Does your partner need near-constant attention or validation? Do they criticize you for seemingly no reason but fly into a rage if you criticize them? If this sounds familiar, you may have to find ways of dealing with narcissists effectively because you just might be in a relationship with one.
Often, partners of narcissists fall into the role of the enabler, someone who reinforces the narcissist’s behavior either by defending them or tolerating the behavior to avoid conflict.
Some behaviors of an enabler include:
- Accepting your partner’s version of reality, without question
- Not standing up for yourself when your partner is abusive
- Defending or rationalizing your partner’s behavior to others
- Blaming yourself for your partner’s behavior
- Believing the abusive dynamics of your relationship are normal
Having a relationship with someone who is narcissistic or has a diagnosed narcissistic personality disorder (NPD) can be a challenge, but creating clear boundaries can help both of you. Read on to learn more about narcissism and how to stop enabling a narcissist.
What is Narcissistic Personality Disorder?
You may already be familiar with the general term “narcissist.” Often narcissism is a synonym for being self-obsessed but it is also a diagnosable personality disorder. Keep in mind that someone with narcissistic qualities does not automatically have this disorder.
The DSM-5 (Diagnostic and Statistical Manual of Mental Disorders, Fifth Edition) states that a person with NPD often exhibits a mix of the following traits:
- A grand sense of self-importance
- A preoccupation with fantasies of power, success, beauty, brilliance, or ideal love
- The belief that they are unique and should only associate with or be understood by other special people or organizations
- A consistent need for admiration
- A sense of entitlement
- Envy of others or the belief that others are jealous of them
- Arrogant behaviors and attitudes
- Exploitive interpersonal behavior
- Lack of empathy
Don’t attempt to diagnose anyone yourself unless you are a trained professional. If you are concerned about the mental health of someone you love, encourage them to seek professional help. Further, if your relationship is unhealthy or dangerous, seek help from a healthcare professional, family, or friends to work on distancing yourself from the toxic person.
Start with compassion
When you’re in a relationship with a narcissistic person, it’s not always easy to feel sympathy for them. One of the most common myths about narcissism is that it comes from having extremely high self-esteem, but the opposite is true. Most experts believe narcissism stems from fear and insecurity. Narcissism looks different in different people, so be careful not to assume the other person’s thoughts and feelings. This term isn’t a catch-all for all selfish acts, and it’s important that you both have the space to speak and be heard.
Being compassionate doesn’t mean that you should tolerate or enable this behavior, but it may help you handle the situation more calmly and respectfully. However, if someone is continually hurting you, emotionally or physically, exit the situation as safely as possible and seek help.

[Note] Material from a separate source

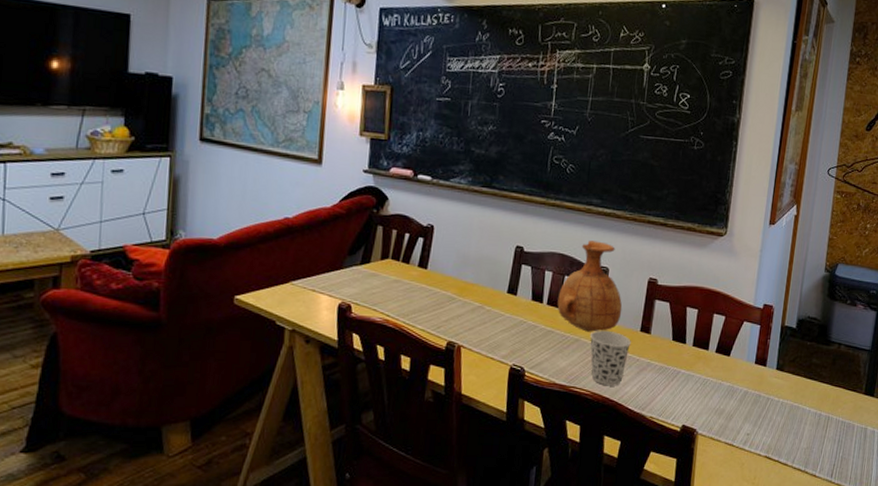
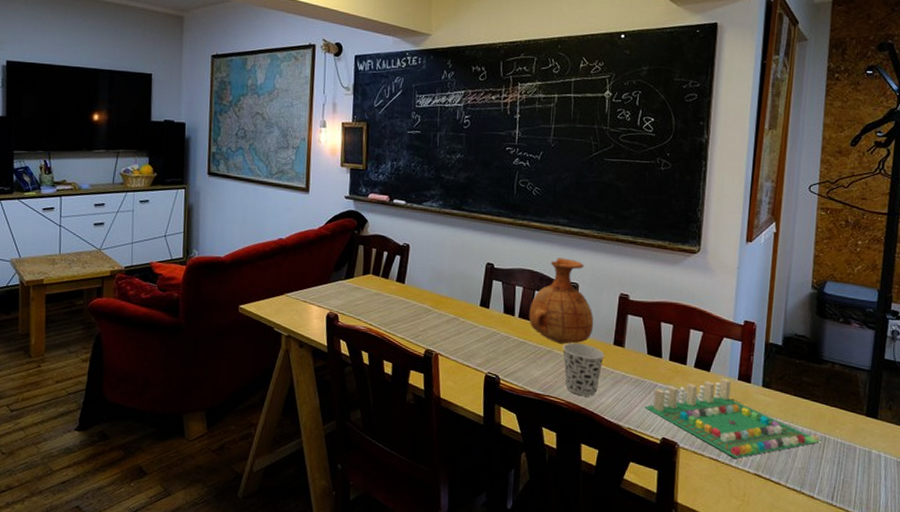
board game: none [667,362,825,442] -> present [644,378,821,458]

Don’t let them take advantage of you
Narcissistic people are incredibly good at getting what they want. In your relationship, they may expect you to focus on their needs and ignore your own. Remember, you have the right to say no and assert yourself, and you should exercise that right!
It can be helpful to have a few phrases prepared, so you don’t get flustered or coerced into silence or passivity. This can be especially helpful if you often find yourself in circumstances where you say yes only because you’re unsure how to say no. Work on integrating phrases like, “I’ll think about it,” “I’ll let you know when I’m available,” or “I need __.”
Make yourself a priority
Centering yourself can be difficult in these situations, but it helps you create and manage boundaries to ensure your wellbeing is a priority. Sometimes, being in a relationship with someone who has NPD (or someone who exhibits traits of narcissism) can feel like a one-way street. You must learn the stop giving so much, as this only enables their selfishness more. People with NPD often think highly of themselves, and they expect others to do the same, placing their immediate needs above yours.
Instead, set a boundary for how much you’re able to give to your partner, set aside time to focus on yourself, and make decisions based on what’s in your best interest, not your partner’s.
Seek professional help
Sometimes you need an objective third party to help you see your relationship clearly. If you’re struggling with your relationship, talking to a therapist can help you gain some clarity. You may benefit from couple’s therapy, but one-on-one sessions are crucial, especially if you are in a relationship with someone who tends to dominate the conversation. Your therapist can assist you in setting healthy boundaries so you can stop enabling your partner and your relationship can flourish.
Being in a relationship with someone who has a narcissistic personality disorder can be a challenge. It’s far too easy to become an enabler, allowing your partner’s behavior to go unchecked at the expense of yourself and your relationship. But it doesn’t have to be this way—by asserting your needs and setting healthy boundaries, you can transform your relationship so it serves both of you.